EXERCISE REQUIREMENTS: Transcribe, without any alteration, only the lines that begin at the line containing "Return boxes for building sign." and run to the last line below.

AVAILABLE DATA:
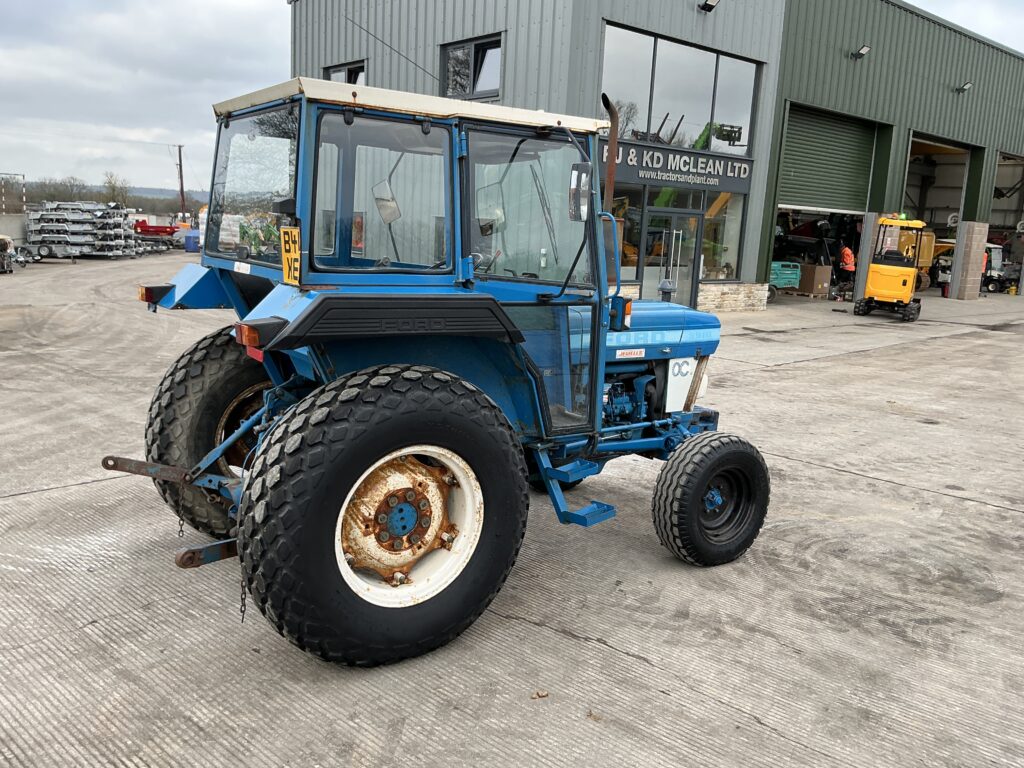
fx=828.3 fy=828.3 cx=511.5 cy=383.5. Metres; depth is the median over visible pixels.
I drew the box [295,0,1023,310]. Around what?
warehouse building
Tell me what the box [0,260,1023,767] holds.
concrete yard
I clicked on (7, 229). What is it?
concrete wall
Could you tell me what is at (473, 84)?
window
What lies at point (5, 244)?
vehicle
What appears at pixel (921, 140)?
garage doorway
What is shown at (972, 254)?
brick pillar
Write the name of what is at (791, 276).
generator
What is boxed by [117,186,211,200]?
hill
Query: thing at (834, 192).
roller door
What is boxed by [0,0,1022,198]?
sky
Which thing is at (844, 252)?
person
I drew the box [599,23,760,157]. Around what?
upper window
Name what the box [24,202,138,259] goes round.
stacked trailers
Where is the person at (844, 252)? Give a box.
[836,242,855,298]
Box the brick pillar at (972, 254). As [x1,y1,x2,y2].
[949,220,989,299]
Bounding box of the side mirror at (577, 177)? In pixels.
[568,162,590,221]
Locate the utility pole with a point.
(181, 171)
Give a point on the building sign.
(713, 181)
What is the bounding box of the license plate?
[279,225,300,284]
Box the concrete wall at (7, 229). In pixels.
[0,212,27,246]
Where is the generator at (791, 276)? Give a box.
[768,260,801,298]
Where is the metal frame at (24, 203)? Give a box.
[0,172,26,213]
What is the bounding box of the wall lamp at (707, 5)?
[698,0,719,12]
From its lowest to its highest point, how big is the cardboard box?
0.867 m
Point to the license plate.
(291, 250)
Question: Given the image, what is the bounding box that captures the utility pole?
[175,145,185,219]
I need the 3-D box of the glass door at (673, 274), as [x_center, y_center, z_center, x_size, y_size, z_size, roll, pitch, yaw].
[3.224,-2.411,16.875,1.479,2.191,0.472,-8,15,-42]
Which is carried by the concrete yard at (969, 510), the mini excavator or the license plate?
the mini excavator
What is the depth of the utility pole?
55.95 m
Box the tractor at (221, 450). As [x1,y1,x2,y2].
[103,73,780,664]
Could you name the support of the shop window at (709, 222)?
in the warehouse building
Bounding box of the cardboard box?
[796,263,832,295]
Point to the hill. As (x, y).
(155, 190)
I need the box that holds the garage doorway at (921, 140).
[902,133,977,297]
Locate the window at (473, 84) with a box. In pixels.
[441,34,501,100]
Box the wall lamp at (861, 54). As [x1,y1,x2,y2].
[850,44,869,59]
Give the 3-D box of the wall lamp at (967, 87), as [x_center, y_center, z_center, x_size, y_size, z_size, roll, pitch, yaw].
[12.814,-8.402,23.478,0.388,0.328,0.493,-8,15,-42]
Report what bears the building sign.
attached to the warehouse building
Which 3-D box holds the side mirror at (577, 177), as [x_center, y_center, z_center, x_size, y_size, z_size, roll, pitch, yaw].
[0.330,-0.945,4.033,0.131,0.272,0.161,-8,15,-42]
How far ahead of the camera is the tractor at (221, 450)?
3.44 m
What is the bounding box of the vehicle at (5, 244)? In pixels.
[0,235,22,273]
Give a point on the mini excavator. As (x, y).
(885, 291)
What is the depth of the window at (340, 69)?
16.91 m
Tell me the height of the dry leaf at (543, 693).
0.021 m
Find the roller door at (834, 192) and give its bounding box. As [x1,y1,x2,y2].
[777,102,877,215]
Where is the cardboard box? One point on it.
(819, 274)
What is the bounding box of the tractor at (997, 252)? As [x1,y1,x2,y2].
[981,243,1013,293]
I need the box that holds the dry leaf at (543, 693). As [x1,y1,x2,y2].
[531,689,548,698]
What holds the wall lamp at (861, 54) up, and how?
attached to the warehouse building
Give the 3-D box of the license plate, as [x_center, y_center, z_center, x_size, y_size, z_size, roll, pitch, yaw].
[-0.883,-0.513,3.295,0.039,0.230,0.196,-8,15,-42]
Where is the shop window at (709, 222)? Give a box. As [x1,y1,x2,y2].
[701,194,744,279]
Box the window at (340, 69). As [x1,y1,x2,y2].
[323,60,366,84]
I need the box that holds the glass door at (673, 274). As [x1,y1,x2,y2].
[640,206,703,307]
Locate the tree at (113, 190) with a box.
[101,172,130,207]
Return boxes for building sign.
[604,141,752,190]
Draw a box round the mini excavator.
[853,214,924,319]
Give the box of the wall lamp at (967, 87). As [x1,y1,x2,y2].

ANSWER SPACE:
Return boxes for building sign.
[604,141,752,190]
Draw a box round the mini excavator.
[853,214,924,319]
Give the box of the wall lamp at (967, 87). As [x1,y1,x2,y2].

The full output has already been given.